━━━━━ DATA
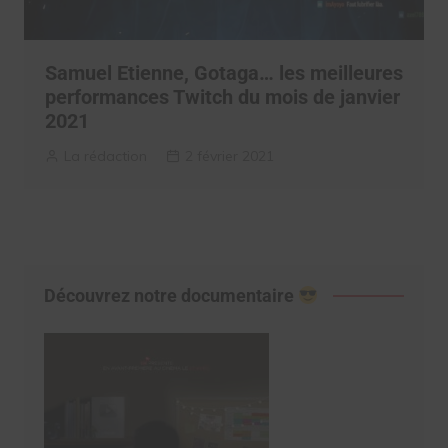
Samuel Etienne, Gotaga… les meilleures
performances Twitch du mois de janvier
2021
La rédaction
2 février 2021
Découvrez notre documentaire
━━━━━━━━━━
━━━━━ DATA
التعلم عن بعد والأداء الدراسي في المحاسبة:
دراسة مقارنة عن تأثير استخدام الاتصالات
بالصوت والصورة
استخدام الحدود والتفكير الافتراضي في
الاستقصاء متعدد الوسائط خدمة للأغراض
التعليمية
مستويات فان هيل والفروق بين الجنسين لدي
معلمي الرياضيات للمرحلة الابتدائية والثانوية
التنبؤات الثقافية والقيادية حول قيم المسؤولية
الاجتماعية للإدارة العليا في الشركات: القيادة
━━━━━━━━━━
# THE TASK:
Copy the lines above exactly, starting at the line that contains "Samuel Etienne, Gotaga… les meilleures" and ending at the line that contains "Découvrez notre documentaire", both included.

# FINISHED TASK:
Samuel Etienne, Gotaga… les meilleures
performances Twitch du mois de janvier
2021
La rédaction
2 février 2021
Découvrez notre documentaire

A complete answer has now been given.